Universidade do Estado de Santa Catarina, Florianópolis, SC, Brasil
wxalmeida89@gmail.com
Universidade do Estado de Santa Catarina, Florianópolis, SC, Brasil
lourivalfaed@gmail.com
Recebido em 20 de agosto de 2024
Aprovado em 02 de outubro de 2024
Publicado em 11 de abril de 2025
RESUMO
O presente trabalho é uma revisão integrativa que examinou a produção de teses e dissertações sobre a intersecção entre o pensamento pedagógico de Paulo Freire e a psicanálise de Sigmund Freud, constituindo-se parte de uma tese de doutorado de mesmo escopo, porém mais abrangente, desenvolvida pelo primeiro autor e orientada pelo segundo. A pesquisa ocorreu no primeiro semestre de 2023 na Biblioteca Digital Brasileira de Teses e Dissertações (BDTD), usando os descritores “Freire”, “Freud” e “psicanálise”. Dentre os documentos encontrados, foram selecionados três trabalhos brasileiros e duas teses estadunidenses que estavam catalogadas na mesma base. A análise revelou pontos de aproximação entre os autores: a relação entre o par sadismo/masoquismo nos processos de colonização das mentes e espíritos descritos por Freire; a relevância do conceito psicanalítico de “transferência” na relação professor-aluno; a importância e a desejabilidade dos afetos e do desejo de saber na aprendizagem afetiva e engajada. A pesquisa evidencia uma ressonância entre os escritos e conceitos de Freire, majoritariamente os constantes da Pedagogia do Oprimido e da Pedagogia da Autonomia, e alguns conceitos psicanalíticos freudianos.

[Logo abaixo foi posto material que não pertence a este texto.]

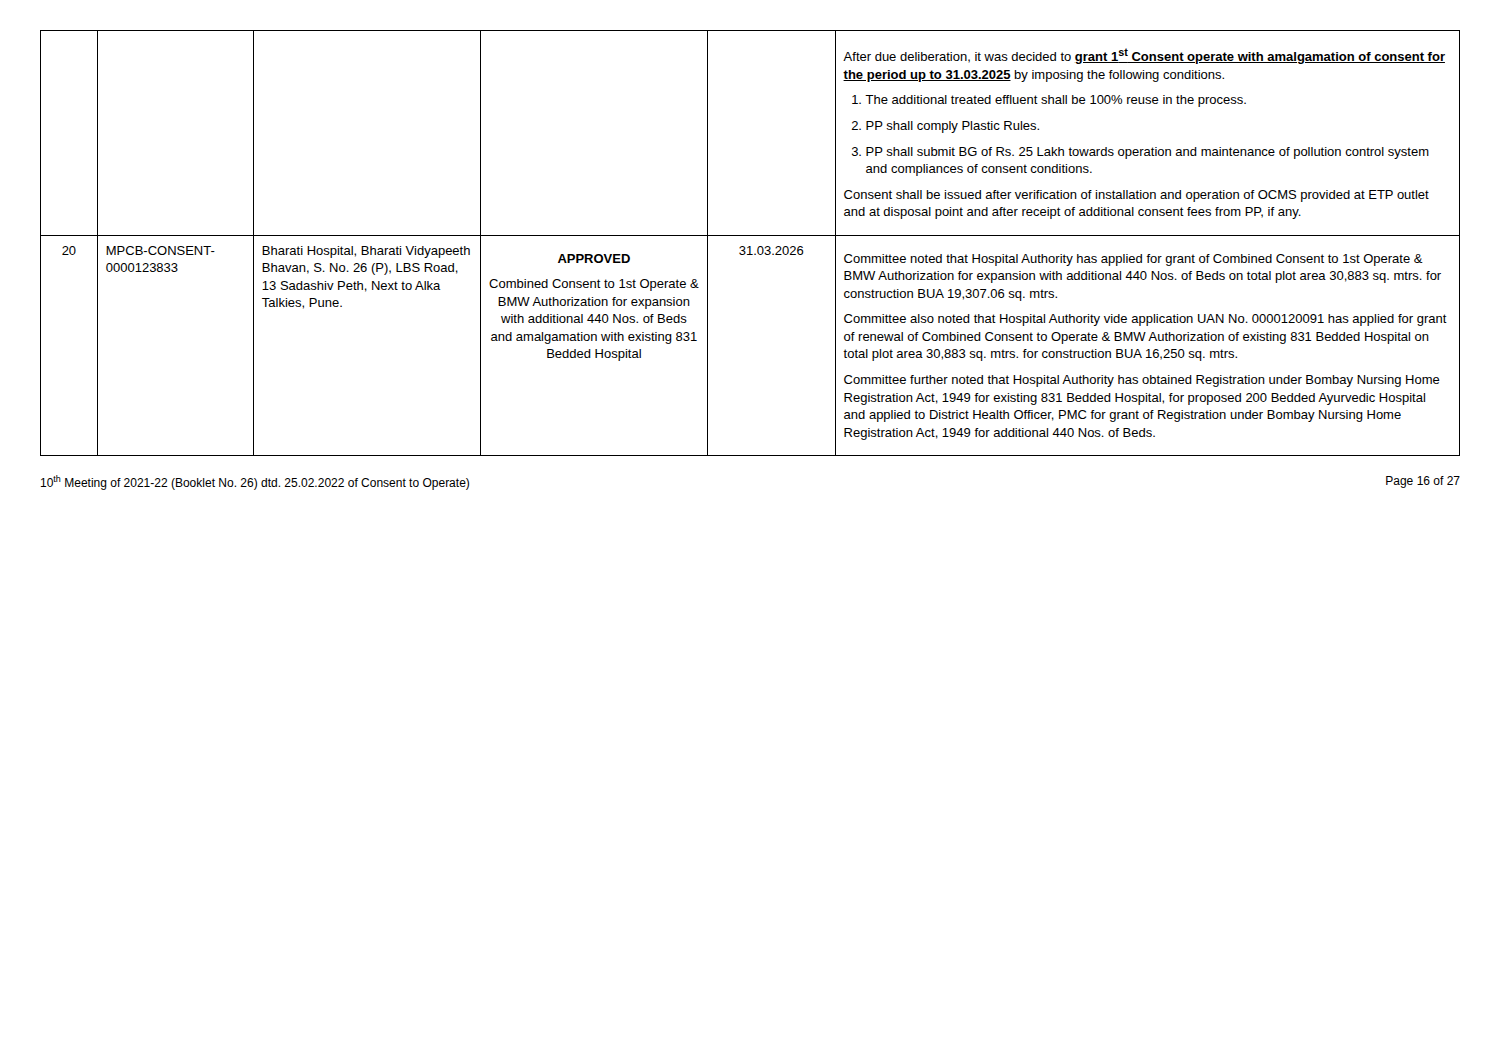| | | | | | After due deliberation, it was decided to grant 1 st Consent operate with amalgamation of consent for the period up to 31.03.2025 by imposing the following conditions. The additional treated effluent shall be 100% reuse in the process. PP shall comply Plastic Rules. PP shall submit BG of Rs. 25 Lakh towards operation and maintenance of pollution control system and compliances of consent conditions. Consent shall be issued after verification of installation and operation of OCMS provided at ETP outlet and at disposal point and after receipt of additional consent fees from PP, if any. |
| 20 | MPCB-CONSENT-0000123833 | Bharati Hospital, Bharati Vidyapeeth Bhavan, S. No. 26 (P), LBS Road, 13 Sadashiv Peth, Next to Alka Talkies, Pune. | APPROVED Combined Consent to 1st Operate & BMW Authorization for expansion with additional 440 Nos. of Beds and amalgamation with existing 831 Bedded Hospital | 31.03.2026 | Committee noted that Hospital Authority has applied for grant of Combined Consent to 1st Operate & BMW Authorization for expansion with additional 440 Nos. of Beds on total plot area 30,883 sq. mtrs. for construction BUA 19,307.06 sq. mtrs. Committee also noted that Hospital Authority vide application UAN No. 0000120091 has applied for grant of renewal of Combined Consent to Operate & BMW Authorization of existing 831 Bedded Hospital on total plot area 30,883 sq. mtrs. for construction BUA 16,250 sq. mtrs. Committee further noted that Hospital Authority has obtained Registration under Bombay Nursing Home Registration Act, 1949 for existing 831 Bedded Hospital, for proposed 200 Bedded Ayurvedic Hospital and applied to District Health Officer, PMC for grant of Registration under Bombay Nursing Home Registration Act, 1949 for additional 440 Nos. of Beds. |
10th Meeting of 2021-22 (Booklet No. 26) dtd. 25.02.2022 of Consent to Operate) Page 16 of 27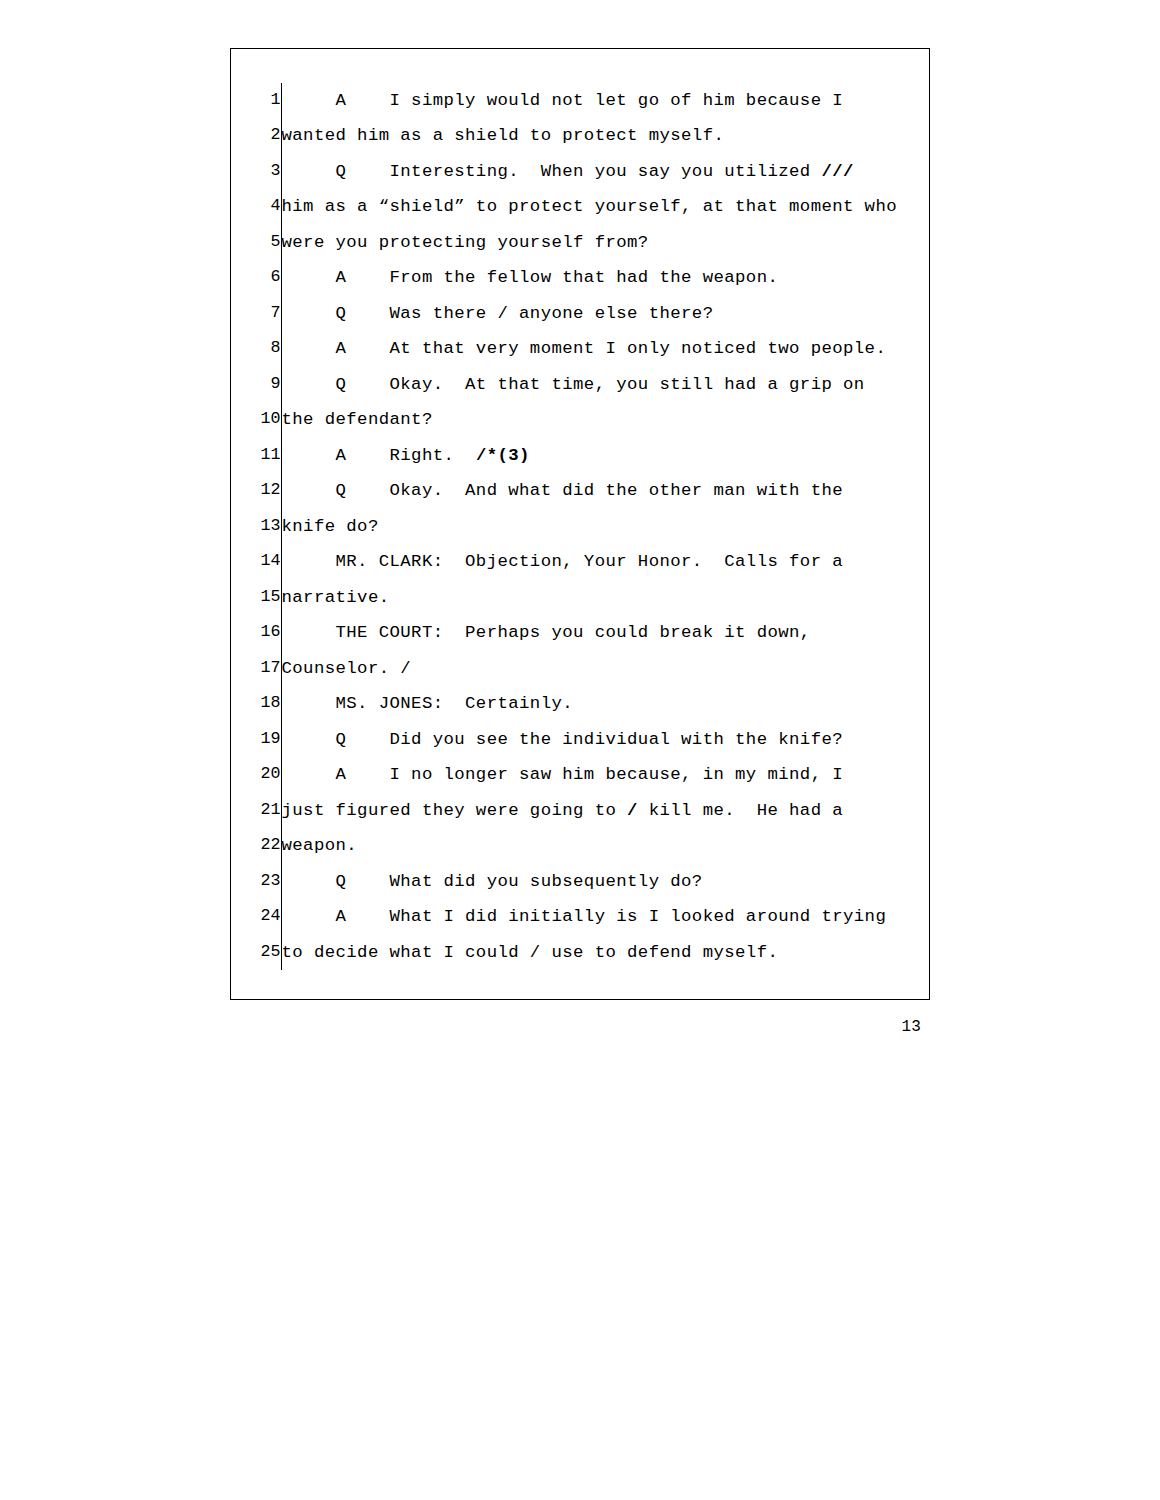| 1 | A I simply would not let go of him because I |
| 2 | wanted him as a shield to protect myself. |
| 3 | Q Interesting. When you say you utilized /// |
| 4 | him as a “shield” to protect yourself, at that moment who |
| 5 | were you protecting yourself from? |
| 6 | A From the fellow that had the weapon. |
| 7 | Q Was there / anyone else there? |
| 8 | A At that very moment I only noticed two people. |
| 9 | Q Okay. At that time, you still had a grip on |
| 10 | the defendant? |
| 11 | A Right. /*(3) |
| 12 | Q Okay. And what did the other man with the |
| 13 | knife do? |
| 14 | MR. CLARK: Objection, Your Honor. Calls for a |
| 15 | narrative. |
| 16 | THE COURT: Perhaps you could break it down, |
| 17 | Counselor. / |
| 18 | MS. JONES: Certainly. |
| 19 | Q Did you see the individual with the knife? |
| 20 | A I no longer saw him because, in my mind, I |
| 21 | just figured they were going to / kill me. He had a |
| 22 | weapon. |
| 23 | Q What did you subsequently do? |
| 24 | A What I did initially is I looked around trying |
| 25 | to decide what I could / use to defend myself. |
13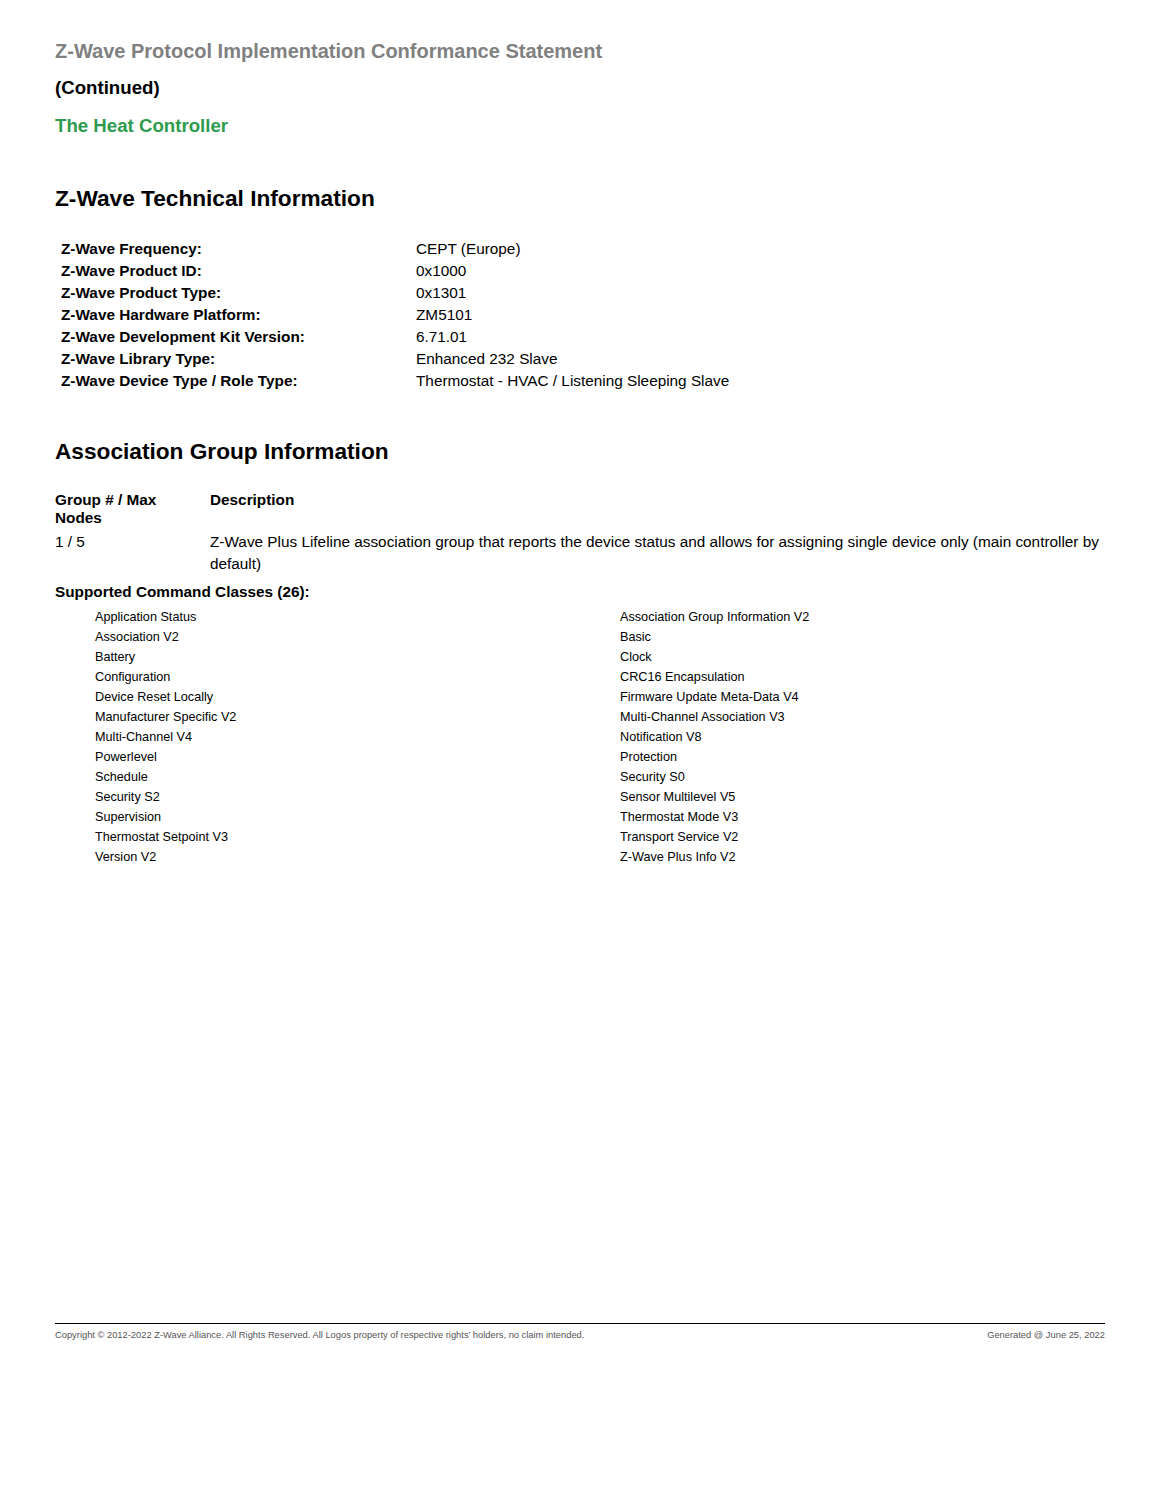Z-Wave Protocol Implementation Conformance Statement
(Continued)
The Heat Controller
Z-Wave Technical Information
| Z-Wave Frequency: | CEPT (Europe) |
| Z-Wave Product ID: | 0x1000 |
| Z-Wave Product Type: | 0x1301 |
| Z-Wave Hardware Platform: | ZM5101 |
| Z-Wave Development Kit Version: | 6.71.01 |
| Z-Wave Library Type: | Enhanced 232 Slave |
| Z-Wave Device Type / Role Type: | Thermostat - HVAC / Listening Sleeping Slave |
Association Group Information
| Group # / Max Nodes | Description |
| --- | --- |
| 1 / 5 | Z-Wave Plus Lifeline association group that reports the device status and allows for assigning single device only (main controller by default) |
Supported Command Classes (26):
| Application Status | Association Group Information V2 |
| Association V2 | Basic |
| Battery | Clock |
| Configuration | CRC16 Encapsulation |
| Device Reset Locally | Firmware Update Meta-Data V4 |
| Manufacturer Specific V2 | Multi-Channel Association V3 |
| Multi-Channel V4 | Notification V8 |
| Powerlevel | Protection |
| Schedule | Security S0 |
| Security S2 | Sensor Multilevel V5 |
| Supervision | Thermostat Mode V3 |
| Thermostat Setpoint V3 | Transport Service V2 |
| Version V2 | Z-Wave Plus Info V2 |
Copyright © 2012-2022 Z-Wave Alliance. All Rights Reserved. All Logos property of respective rights’ holders, no claim intended. Generated @ June 25, 2022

Palavras-chave: Freire; Freud; Psicanálise.
ABSTRACT
The present study is an integrative review that examined the production of theses and dissertations on the intersection between Paulo Freire's pedagogical thought and Sigmund Freud's psychoanalysis, constituting part of a doctoral thesis of the same scope, but more comprehensive, developed by the first author and supervised by the second. The research was conducted in the first semester of 2023 using the Brazilian Digital Library of Theses and Dissertations (BDTD) with the descriptors “Freire,” “Freud,” and “psychoanalysis.” Among the documents found, three Brazilian works and two American theses cataloged in the same database were selected. The analysis revealed points of convergence between the authors: the relationship between the sadism/masochism pair in the processes of colonization of minds and spirits described by Freire; the relevance of the psychoanalytic concept of “transference” in the teacher-student relationship; and the importance and desirability of emotions and the desire for knowledge in affective and engaged learning. The research highlights a resonance between Freire's writings and concepts, mainly those contained in the Pedagogy of the Oppressed and the Pedagogy of Autonomy, and some Freudian psychoanalytic concepts.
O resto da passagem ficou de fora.